Pasó todo el día entre dormitar y leer. Cuando vio que las farolas se encendían salió a la calle, el día había caído, como su ánimo, pero sabía lo que necesitaba.  Cruzó la calle y entró.

El bar estaba oscuro, olía a madera húmeda y desinfectante. Mientras se iba acostumbrando a la falta de luz empezó a sentir la música de fondo, muy baja. Sí, sonaba igual, tenía el mismo toque de tristeza que las canciones que tocaba Gustavo cuando estaba deprimido.

No había podido salvarle, no supo hacerlo mejor; al final se distanció de ella, le decía que no quería arrastrarla a su abismo y que lo que más le había gustado cuando la conoció eran sus ganas de vivir.

El camarero ya le había servido la copa. Antes de dar el primer trago le pidió que subiera la música, estaban solos. Se concentró en el sonido del saxo y pensó que sonaba tan aciago e infeliz como la vida de Gustavo; recordó cuantas veces le había dicho que vivía gracias a ella y a su vitalidad, pero que eso no sería eterno; entonces ella se reía y le decía que tenía pilas suficientes para que los dos pudieran vivir muchas vidas. Pero él tenía razón, al final se le agotaron. Se oyeron las últimas notas de la canción y lo vio con claridad: no había dejado carta porque no era necesario, Gustavo quería que Isabel volviera a sonreír.

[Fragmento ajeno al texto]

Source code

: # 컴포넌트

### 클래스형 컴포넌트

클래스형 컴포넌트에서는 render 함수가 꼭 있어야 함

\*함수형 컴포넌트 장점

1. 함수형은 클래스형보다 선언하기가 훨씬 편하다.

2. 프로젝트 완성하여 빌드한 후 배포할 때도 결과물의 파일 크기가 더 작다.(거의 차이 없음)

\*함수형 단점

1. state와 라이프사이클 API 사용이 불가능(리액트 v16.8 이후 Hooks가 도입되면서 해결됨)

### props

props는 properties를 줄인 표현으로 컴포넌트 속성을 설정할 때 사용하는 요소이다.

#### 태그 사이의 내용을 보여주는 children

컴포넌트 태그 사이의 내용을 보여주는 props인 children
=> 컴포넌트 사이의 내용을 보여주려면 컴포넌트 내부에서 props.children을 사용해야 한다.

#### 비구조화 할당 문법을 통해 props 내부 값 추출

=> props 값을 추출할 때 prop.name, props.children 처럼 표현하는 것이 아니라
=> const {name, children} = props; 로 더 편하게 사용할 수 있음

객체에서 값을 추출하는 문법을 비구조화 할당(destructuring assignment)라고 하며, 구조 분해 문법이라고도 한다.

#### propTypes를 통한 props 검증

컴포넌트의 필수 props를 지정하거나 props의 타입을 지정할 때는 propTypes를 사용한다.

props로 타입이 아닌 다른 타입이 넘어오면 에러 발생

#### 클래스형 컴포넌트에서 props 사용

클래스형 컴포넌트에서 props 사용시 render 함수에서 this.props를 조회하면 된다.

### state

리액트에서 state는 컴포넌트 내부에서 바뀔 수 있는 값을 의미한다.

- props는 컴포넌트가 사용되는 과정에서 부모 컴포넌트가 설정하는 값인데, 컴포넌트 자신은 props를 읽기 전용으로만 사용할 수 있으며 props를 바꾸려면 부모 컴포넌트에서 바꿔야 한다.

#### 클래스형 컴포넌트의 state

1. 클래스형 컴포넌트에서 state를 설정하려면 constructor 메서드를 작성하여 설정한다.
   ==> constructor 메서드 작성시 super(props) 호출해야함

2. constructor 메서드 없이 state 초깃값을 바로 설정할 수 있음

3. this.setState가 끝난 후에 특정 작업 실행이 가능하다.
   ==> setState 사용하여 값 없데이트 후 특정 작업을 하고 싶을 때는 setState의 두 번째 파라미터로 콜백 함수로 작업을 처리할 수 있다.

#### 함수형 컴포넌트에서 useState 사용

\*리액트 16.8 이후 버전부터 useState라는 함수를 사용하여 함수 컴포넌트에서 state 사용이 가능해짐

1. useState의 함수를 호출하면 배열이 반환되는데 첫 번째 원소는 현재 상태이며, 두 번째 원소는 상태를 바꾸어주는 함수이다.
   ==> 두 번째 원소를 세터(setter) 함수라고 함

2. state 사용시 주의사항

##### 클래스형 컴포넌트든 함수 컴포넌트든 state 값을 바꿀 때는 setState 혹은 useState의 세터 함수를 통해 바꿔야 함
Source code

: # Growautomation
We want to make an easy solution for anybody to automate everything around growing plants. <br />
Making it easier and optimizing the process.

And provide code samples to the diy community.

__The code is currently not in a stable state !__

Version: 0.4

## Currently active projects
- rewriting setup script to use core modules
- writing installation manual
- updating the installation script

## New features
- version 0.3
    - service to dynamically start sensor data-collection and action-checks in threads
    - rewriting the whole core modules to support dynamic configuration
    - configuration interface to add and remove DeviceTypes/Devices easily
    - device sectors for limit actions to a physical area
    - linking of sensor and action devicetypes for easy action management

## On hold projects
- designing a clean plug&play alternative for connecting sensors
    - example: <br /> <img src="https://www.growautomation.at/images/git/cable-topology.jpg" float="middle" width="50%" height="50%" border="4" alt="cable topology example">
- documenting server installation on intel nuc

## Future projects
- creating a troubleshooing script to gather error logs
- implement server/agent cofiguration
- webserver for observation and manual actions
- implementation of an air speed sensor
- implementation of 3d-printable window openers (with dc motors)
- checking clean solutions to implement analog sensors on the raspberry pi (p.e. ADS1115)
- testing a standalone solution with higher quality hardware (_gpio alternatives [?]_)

Las lágrimas empezaron a rodar por las mejillas, mientras, el hielo se derretía dentro del vaso. Si era capaz de perdonarse, también era capaz de dejar de beber.

Isabel subió a casa, rompió el espejo en mil pedazos y se metió en la cama.  Lo último que pensó antes de dormirse es que tenía que comprar azúcar, ya no quería más café amargo.